The Small Business ROI of ROWE

A new managerial style is gaining ground in the private sector. Results-Oriented Work Environment (ROWE) eliminates time concerns and focuses solely on employee results.

ROWE, or Results-Only Work Environment, describes a radical new management style that focuses on results and productivity instead of office presence and regular work-hours. While the idea of giving employees control over their own work hours sounds disconcerting to many managers, ROWE appears to increase employee productivity and morale while reducing sick days and work-home conflicts.

How ROWE Works

ROWE recognizes that results and productivity matter more than a fixed schedule and set workplace. The strategy requires a shift in expectations of both employers and employees.

Employees control their own work schedule, with the understanding that they assume complete responsibility for their duties and results. Teams of employees develop goals, take on responsibilities to achieve those goals, and decide who will work where and when. These agreements are flexible and can be revisited.

ROWE frees managers from the time-consuming tasks of clock- and desk-watching. Instead, supervisors and mangers help teams develop their goals, track results and remove obstacles that hinder productivity.

ROWE Results

To people schooled in traditional management strategies, ROWE sounds like a shortcut to absolute chaos. Giving employees free rein to set where and when they work makes managers extremely nervous. Studies of ROWE, however, indicate that far from causing chaos, the flexible work system has a positive impact on both results and employee outlook.

Staff members in ROWE studies report less work-home conflicts, and feel more invested in their company. Health also improves: ROWE participants are more likely to see a doctor if they feel sick, reducing the number of sick days claimed. Healthier, well-rested staff translates into greater productivity.

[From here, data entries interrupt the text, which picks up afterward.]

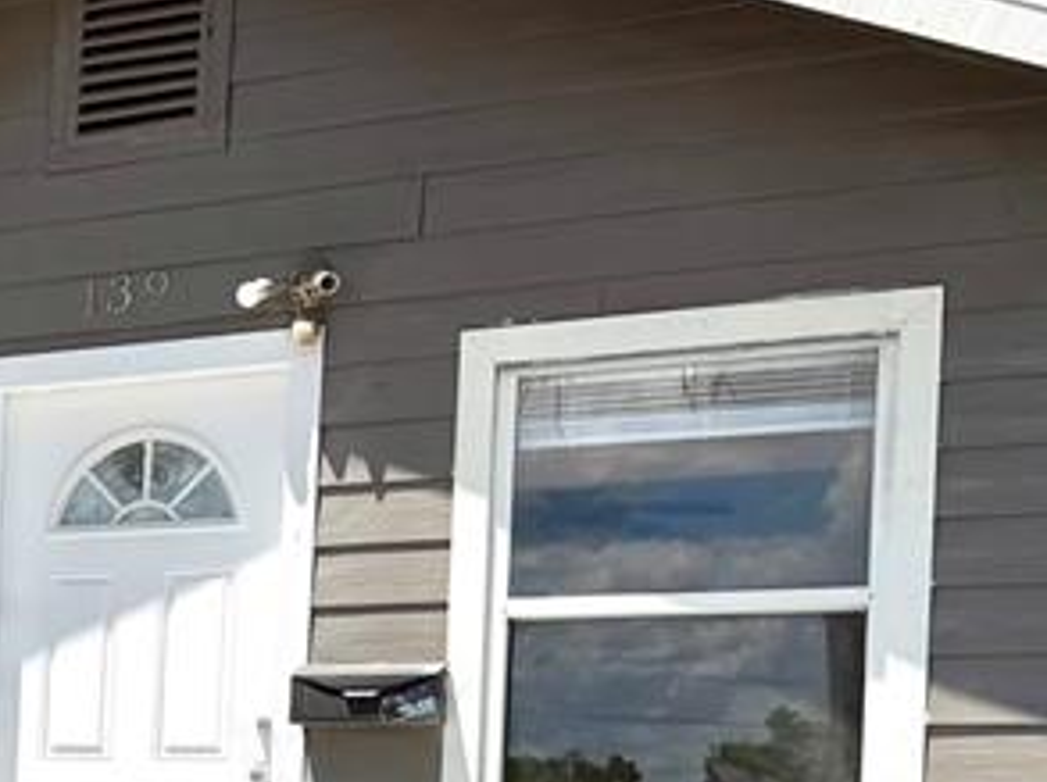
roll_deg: -1.0
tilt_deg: -1.2
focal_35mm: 84
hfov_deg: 21.0
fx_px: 2538
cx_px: -350
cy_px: 900
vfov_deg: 16.9
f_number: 1.78
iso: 80
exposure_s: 1/5714
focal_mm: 6.76
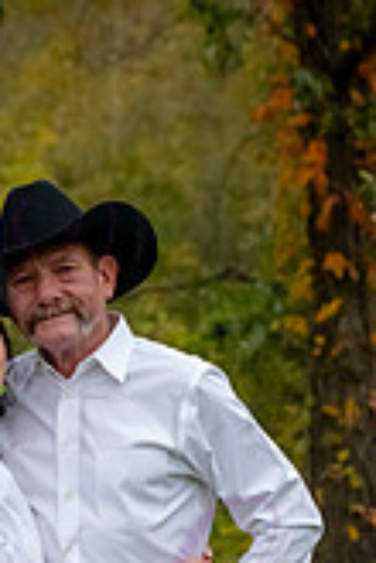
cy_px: 546
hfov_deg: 5.0
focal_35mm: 272
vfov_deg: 7.5
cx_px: 79
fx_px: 4261
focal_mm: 100
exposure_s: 1/800
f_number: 6.3
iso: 2000
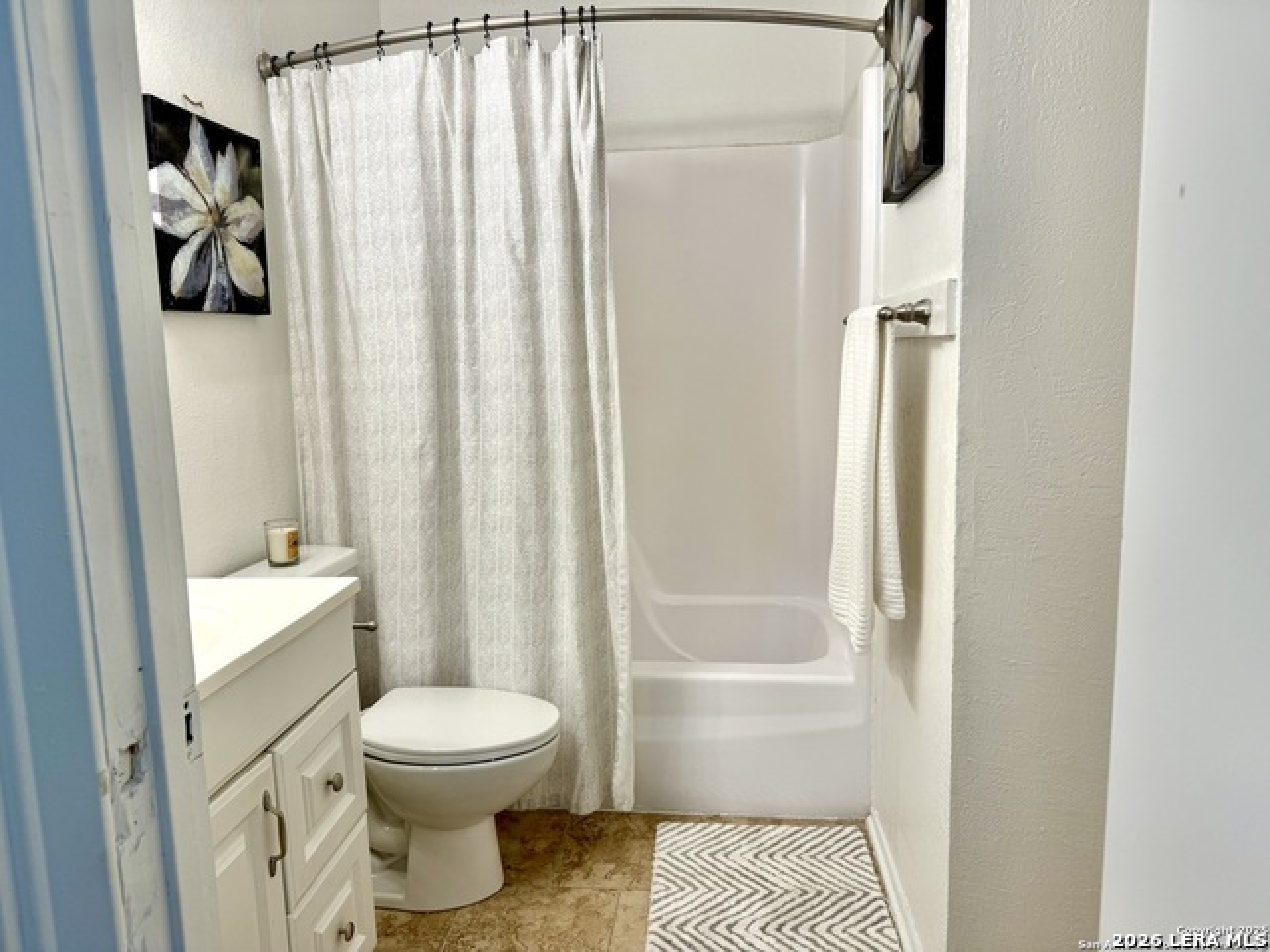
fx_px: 881
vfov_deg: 56.8
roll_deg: +1.7
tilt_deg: -7.4
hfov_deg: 71.6
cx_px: 635
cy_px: 476
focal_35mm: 24
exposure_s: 1/120
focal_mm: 6.76
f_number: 1.78
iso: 64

Even the environment benefits from ROWE. Working at home reduces commute times and exhaust emissions. Businesses have lower utilities as computers and lights don’t consume as much power as they would on a 9-to-5 schedule.

ROWE Considerations

A company initiating an ROWE strategy can expect some resistance from both managers and, surprisingly, some employees. Managerial concerns usually center on loss of control and the suspicion that employees will abuse their newfound scheduling power.

In practice, managers adapt well to ROWE. No longer constrained by employee monitoring and clock-watching, they can focus on the rewarding aspects of management: guiding employees and monitoring results.

Employees may also resist switching to ROWE. Change, after all, is unsettling. Employee concerns include worrying about loss of guidance and the possibility that the system will result in more work for the individual. Open discussions about ROWE benefits and a commitment to provide management guidance can calm these concerns.

It's important to remember that ROWE stands for Results-Oriented Work Environment. ROWE is not telecommuting, flextime or job-sharing. Remote work, while possible, is not a ROWE requirement.

Some employees embrace the opportunity to work from home, while others feel more comfortable in an office environment. ROWE allows employees to make work-related decisions that work best for them, their team and the company as a whole. And it seems to be working: The private sector increasingly uses ROWE strategies, and government agencies are experimenting with the new system.